● **What you will do**
1. In the page extract on streaming responses, explain what the code does with final_response once the stream has finished.
2. Extend the source code of the Converter class in the page extract on streaming responses, starting after its final line.

● **Page extract**
------

Yields a partial message as it is generated, as well as the usage information.

Source code in src/agents/models/openai_responses.py
async def stream_response(
    self,
    system_instructions: str | None,
    input: str | list[TResponseInputItem],
    model_settings: ModelSettings,
    tools: list[Tool],
    output_schema: AgentOutputSchemaBase | None,
    handoffs: list[Handoff],
    tracing: ModelTracing,
    previous_response_id: str | None = None,
    conversation_id: str | None = None,
    prompt: ResponsePromptParam | None = None,
) -> AsyncIterator[ResponseStreamEvent]:
    """
    Yields a partial message as it is generated, as well as the usage information.
    """
    with response_span(disabled=tracing.is_disabled()) as span_response:
        try:
            stream = await self._fetch_response(
                system_instructions,
                input,
                model_settings,
                tools,
                output_schema,
                handoffs,
                previous_response_id=previous_response_id,
                conversation_id=conversation_id,
                stream=True,
                prompt=prompt,
            )

            final_response: Response | None = None

            async for chunk in stream:
                if isinstance(chunk, ResponseCompletedEvent):
                    final_response = chunk.response
                yield chunk

            if final_response and tracing.include_data():
                span_response.span_data.response = final_response
                span_response.span_data.input = input

        except Exception as e:
            span_response.set_error(
                SpanError(
                    message="Error streaming response",
                    data={
                        "error": str(e) if tracing.include_data() else e.__class__.__name__,
                    },
                )
            )
            logger.error(f"Error streaming response: {e}")
            raise

Converter

Source code in src/agents/models/openai_responses.py
class Converter:
    @classmethod
    def convert_tool_choice(
        cls, tool_choice: Literal["auto", "required", "none"] | str | MCPToolChoice | None
    ) -> response_create_params.ToolChoice | Omit:
        if tool_choice is None:
            return omit
        elif isinstance(tool_choice, MCPToolChoice):
            return {
                "server_label": tool_choice.server_label,
                "type": "mcp",
                "name": tool_choice.name,
            }
        elif tool_choice == "required":
            return "required"
        elif tool_choice == "auto":
            return "auto"

------

● **Input data**

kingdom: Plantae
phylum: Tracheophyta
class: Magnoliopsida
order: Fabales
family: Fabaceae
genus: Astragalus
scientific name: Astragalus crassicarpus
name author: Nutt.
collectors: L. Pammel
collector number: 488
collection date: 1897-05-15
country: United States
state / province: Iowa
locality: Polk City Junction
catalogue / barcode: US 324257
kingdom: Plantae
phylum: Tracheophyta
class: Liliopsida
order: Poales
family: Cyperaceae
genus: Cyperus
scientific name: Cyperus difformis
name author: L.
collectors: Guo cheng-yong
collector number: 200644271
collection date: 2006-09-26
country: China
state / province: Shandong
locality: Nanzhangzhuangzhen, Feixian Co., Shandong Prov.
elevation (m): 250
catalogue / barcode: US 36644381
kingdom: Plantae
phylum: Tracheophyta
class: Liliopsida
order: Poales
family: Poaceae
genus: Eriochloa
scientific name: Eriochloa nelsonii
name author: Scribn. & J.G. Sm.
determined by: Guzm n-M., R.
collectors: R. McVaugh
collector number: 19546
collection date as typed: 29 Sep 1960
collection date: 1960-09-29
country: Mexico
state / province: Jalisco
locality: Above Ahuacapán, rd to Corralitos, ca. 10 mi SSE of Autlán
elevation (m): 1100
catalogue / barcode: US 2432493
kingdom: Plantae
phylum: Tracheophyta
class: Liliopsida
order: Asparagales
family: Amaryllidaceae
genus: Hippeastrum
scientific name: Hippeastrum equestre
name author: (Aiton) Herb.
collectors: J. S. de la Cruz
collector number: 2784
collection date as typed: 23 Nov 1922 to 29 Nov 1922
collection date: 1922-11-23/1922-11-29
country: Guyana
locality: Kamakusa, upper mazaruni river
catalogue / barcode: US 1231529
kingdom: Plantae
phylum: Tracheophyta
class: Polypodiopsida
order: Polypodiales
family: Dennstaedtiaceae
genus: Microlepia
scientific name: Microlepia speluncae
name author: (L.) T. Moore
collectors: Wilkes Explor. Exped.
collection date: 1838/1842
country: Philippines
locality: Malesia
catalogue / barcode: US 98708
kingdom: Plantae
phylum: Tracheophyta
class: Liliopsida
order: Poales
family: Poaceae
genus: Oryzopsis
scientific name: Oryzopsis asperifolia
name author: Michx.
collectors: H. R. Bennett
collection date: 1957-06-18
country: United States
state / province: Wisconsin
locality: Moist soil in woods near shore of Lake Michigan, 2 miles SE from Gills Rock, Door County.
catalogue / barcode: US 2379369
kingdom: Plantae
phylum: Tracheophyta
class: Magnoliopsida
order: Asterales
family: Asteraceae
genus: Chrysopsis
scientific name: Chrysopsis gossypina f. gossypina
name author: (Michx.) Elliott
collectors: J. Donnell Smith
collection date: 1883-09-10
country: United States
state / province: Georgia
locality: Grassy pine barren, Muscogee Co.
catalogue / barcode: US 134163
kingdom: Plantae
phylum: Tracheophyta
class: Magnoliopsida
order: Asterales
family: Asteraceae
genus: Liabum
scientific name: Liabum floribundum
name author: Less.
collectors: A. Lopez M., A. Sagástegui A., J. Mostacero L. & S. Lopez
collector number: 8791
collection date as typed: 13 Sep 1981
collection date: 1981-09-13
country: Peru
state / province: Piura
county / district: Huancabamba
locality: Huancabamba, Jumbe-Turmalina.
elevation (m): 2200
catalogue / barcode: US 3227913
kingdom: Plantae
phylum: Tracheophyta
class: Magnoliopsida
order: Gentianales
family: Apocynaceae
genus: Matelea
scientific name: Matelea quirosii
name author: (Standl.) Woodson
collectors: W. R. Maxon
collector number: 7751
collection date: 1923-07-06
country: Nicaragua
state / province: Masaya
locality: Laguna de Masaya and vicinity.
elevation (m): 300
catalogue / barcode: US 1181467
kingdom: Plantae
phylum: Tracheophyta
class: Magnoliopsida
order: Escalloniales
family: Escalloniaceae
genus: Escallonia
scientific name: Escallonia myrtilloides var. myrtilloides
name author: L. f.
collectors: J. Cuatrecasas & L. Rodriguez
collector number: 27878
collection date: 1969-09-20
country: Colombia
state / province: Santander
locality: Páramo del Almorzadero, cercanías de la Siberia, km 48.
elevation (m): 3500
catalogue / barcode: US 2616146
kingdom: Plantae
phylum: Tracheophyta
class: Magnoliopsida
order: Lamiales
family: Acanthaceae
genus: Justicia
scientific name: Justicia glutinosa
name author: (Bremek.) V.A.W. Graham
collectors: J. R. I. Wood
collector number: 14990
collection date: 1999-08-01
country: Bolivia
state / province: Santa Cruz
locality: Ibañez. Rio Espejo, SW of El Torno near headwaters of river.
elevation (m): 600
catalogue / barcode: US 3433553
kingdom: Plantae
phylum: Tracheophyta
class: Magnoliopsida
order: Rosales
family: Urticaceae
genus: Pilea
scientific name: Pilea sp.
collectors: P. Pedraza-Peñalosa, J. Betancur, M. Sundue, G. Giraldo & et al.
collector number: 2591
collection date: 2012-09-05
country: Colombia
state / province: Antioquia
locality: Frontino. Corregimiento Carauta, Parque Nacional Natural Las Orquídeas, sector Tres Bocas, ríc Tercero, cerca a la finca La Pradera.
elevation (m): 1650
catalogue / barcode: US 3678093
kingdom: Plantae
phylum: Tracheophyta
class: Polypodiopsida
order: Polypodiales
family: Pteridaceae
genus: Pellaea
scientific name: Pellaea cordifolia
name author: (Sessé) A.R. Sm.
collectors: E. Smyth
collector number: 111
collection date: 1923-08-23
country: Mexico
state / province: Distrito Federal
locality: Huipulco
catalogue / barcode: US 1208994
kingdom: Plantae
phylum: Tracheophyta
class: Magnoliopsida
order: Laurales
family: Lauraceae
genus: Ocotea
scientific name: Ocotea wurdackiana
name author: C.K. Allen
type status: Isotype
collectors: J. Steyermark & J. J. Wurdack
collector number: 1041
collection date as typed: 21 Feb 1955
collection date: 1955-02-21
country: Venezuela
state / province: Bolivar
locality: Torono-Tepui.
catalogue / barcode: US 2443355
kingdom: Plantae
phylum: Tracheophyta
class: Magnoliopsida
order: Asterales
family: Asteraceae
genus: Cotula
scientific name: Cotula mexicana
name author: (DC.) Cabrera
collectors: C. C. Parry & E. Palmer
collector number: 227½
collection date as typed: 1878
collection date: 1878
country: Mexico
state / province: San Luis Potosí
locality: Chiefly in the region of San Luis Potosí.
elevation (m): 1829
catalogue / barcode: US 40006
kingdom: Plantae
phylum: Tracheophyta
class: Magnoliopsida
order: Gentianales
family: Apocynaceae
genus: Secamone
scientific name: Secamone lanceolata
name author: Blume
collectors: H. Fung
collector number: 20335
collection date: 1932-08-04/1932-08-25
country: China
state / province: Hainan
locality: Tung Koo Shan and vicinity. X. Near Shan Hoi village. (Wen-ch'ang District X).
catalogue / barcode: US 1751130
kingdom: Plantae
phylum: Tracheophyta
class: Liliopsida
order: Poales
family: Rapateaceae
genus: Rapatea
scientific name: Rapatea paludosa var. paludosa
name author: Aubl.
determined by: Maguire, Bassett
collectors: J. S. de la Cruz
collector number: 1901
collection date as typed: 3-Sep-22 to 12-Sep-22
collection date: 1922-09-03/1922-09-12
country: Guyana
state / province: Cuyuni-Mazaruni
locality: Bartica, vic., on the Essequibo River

------

● **Answers by item number**
1. While iterating over the stream, the code saves the response from any ResponseCompletedEvent chunk into final_response. After the stream ends, if final_response is set and tracing.include_data() is true, the code stores that response and the original input in the response span's data.

2.
        elif tool_choice == "none":
            return "none"
        elif tool_choice == "file_search":
            return {
                "type": "file_search",
            }
        elif tool_choice == "web_search":
            return {
                # TODO: revist the type: ignore comment when ToolChoice is updated in the future
                "type": "web_search",  # type: ignore[misc, return-value]
            }
        elif tool_choice == "web_search_preview":
            return {
                "type": "web_search_preview",
            }
        elif tool_choice == "computer_use_preview":
            return {
                "type": "computer_use_preview",
            }
        elif tool_choice == "image_generation":
            return {
                "type": "image_generation",
            }
        elif tool_choice == "code_interpreter":
            return {
                "type": "code_interpreter",
            }
        elif tool_choice == "mcp":
            # Note that this is still here for backwards compatibility,
            # but migrating to MCPToolChoice is recommended.
            return {"type": "mcp"}  # type: ignore[misc, return-value]
        else:
            return {
                "type": "function",
                "name": tool_choice,
            }

    @classmethod
    def get_response_format(
        cls, output_schema: AgentOutputSchemaBase | None
    ) -> ResponseTextConfigParam | Omit:
        if output_schema is None or output_schema.is_plain_text():
            return omit
        else:
            return {
                "format": {
                    "type": "json_schema",
                    "name": "final_output",
                    "schema": output_schema.json_schema(),
                    "strict": output_schema.is_strict_json_schema(),
                }
            }

    @classmethod
    def convert_tools(
        cls,
        tools: list[Tool],
        handoffs: list[Handoff[Any, Any]],
    ) -> ConvertedTools:
        converted_tools: list[ToolParam] = []
        includes: list[ResponseIncludable] = []

        computer_tools = [tool for tool in tools if isinstance(tool, ComputerTool)]
        if len(computer_tools) > 1:
            raise UserError(f"You can only provide one computer tool. Got {len(computer_tools)}")

        for tool in tools:
            converted_tool, include = cls._convert_tool(tool)
            converted_tools.append(converted_tool)
            if include:
                includes.append(include)

        for handoff in handoffs:
            converted_tools.append(cls._convert_handoff_tool(handoff))

        return ConvertedTools(tools=converted_tools, includes=includes)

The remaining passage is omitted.